■ **Task description**
From the items below, pick out each line that contains the word "auditoria", with capital and small letters matching.

■ **Entries shown**
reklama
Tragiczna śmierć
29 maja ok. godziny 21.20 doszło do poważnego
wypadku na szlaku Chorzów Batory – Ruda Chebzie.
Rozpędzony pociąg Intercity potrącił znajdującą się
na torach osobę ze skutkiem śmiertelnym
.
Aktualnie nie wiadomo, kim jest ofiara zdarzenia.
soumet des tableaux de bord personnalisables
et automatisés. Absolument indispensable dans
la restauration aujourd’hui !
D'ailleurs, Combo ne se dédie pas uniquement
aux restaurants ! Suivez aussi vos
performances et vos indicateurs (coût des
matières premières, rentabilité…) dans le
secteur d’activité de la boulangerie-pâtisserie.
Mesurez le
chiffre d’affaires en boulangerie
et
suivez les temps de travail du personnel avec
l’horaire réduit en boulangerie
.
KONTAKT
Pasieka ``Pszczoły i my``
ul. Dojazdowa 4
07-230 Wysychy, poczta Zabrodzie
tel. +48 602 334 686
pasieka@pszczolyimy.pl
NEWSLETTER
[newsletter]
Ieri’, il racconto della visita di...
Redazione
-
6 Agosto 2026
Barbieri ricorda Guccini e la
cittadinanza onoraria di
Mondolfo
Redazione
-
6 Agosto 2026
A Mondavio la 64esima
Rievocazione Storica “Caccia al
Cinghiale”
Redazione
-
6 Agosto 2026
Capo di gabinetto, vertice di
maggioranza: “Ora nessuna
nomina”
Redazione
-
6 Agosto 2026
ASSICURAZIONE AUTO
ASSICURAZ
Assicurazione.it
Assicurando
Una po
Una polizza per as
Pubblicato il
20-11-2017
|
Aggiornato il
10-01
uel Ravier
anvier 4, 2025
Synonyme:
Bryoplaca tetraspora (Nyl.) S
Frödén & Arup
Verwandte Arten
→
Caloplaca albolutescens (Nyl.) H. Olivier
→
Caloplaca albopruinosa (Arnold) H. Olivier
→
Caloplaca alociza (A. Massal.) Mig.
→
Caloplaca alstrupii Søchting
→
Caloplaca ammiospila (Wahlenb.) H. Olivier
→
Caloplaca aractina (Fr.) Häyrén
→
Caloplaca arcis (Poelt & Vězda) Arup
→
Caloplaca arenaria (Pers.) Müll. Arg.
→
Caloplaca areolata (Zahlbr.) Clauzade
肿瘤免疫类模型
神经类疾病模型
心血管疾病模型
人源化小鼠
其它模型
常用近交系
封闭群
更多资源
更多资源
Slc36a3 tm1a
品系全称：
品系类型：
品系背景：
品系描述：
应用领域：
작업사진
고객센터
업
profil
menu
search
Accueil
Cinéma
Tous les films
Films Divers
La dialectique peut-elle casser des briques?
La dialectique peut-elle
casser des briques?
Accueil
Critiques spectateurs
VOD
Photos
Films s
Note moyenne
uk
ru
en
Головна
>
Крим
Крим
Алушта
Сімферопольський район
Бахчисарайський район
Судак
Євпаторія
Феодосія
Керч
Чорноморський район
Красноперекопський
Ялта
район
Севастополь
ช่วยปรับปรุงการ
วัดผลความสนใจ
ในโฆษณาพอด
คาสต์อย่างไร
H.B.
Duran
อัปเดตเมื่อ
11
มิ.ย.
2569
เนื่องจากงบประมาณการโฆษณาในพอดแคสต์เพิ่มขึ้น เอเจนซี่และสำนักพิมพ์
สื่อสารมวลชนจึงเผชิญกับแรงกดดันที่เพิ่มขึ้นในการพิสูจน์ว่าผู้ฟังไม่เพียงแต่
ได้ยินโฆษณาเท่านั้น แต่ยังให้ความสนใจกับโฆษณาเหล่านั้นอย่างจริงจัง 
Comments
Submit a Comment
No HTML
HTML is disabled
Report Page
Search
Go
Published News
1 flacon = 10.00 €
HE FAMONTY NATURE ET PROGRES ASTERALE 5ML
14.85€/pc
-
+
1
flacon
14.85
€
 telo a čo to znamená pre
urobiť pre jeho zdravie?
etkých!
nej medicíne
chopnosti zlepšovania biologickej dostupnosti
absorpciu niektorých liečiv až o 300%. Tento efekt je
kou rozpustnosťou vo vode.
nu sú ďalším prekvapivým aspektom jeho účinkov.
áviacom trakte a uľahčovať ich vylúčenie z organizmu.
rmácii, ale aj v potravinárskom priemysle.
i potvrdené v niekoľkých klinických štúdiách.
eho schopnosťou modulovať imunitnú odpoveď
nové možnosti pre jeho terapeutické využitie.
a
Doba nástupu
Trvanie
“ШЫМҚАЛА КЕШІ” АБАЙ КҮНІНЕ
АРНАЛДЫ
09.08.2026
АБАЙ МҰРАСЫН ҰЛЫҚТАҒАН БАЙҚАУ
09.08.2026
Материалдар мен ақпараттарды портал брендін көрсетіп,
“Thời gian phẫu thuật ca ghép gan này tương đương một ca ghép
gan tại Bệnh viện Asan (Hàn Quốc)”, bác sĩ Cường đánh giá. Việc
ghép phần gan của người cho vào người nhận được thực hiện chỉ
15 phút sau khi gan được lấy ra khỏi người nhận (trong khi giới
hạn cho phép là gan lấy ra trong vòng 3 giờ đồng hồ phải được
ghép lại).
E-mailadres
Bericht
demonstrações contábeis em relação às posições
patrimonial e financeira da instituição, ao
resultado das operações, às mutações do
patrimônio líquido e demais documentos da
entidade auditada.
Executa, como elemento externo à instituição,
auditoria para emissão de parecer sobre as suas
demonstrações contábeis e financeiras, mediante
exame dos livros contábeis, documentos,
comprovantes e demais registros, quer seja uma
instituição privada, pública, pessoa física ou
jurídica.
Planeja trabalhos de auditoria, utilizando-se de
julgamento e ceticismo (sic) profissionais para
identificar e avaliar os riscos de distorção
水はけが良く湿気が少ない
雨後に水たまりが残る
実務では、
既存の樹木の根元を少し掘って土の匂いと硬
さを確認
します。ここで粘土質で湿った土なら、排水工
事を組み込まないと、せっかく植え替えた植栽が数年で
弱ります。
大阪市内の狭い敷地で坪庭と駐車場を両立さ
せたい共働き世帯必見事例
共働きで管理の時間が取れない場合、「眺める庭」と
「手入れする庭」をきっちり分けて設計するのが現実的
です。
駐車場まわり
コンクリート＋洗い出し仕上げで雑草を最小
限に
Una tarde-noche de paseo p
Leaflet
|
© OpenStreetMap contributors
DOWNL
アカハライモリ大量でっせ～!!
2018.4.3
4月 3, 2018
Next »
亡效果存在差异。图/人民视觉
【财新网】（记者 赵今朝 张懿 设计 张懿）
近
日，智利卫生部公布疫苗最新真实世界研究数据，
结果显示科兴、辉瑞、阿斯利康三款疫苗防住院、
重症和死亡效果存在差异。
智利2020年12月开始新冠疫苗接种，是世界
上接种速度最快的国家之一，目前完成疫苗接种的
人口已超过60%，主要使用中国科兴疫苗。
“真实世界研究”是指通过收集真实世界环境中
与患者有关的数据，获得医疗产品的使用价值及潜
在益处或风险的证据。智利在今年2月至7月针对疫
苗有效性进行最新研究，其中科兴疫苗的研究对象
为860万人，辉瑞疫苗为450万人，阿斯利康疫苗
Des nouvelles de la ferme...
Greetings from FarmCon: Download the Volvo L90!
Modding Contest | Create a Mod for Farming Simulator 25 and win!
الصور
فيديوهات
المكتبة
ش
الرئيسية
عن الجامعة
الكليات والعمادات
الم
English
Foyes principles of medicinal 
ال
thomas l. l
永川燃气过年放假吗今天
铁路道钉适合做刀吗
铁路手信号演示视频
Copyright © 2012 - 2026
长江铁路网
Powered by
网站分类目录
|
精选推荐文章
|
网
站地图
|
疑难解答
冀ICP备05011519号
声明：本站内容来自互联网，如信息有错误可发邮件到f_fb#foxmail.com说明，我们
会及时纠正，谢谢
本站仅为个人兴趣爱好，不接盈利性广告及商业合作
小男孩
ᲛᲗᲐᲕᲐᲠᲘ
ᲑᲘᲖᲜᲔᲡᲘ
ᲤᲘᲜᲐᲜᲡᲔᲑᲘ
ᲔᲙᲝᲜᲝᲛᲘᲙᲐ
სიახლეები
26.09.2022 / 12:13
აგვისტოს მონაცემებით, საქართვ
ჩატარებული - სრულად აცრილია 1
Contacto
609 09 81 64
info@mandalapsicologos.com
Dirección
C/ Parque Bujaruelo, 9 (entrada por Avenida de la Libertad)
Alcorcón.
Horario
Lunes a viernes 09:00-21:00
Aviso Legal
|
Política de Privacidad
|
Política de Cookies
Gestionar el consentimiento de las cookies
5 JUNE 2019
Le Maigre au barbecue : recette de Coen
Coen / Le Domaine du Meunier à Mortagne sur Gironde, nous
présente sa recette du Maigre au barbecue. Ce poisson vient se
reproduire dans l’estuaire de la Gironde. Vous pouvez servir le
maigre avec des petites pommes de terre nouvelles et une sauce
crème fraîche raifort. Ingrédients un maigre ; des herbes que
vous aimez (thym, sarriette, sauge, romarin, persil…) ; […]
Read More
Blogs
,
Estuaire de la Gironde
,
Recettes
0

■ **Worked solution**
auditoria para emissão de parecer sobre as suas
Planeja trabalhos de auditoria, utilizando-se de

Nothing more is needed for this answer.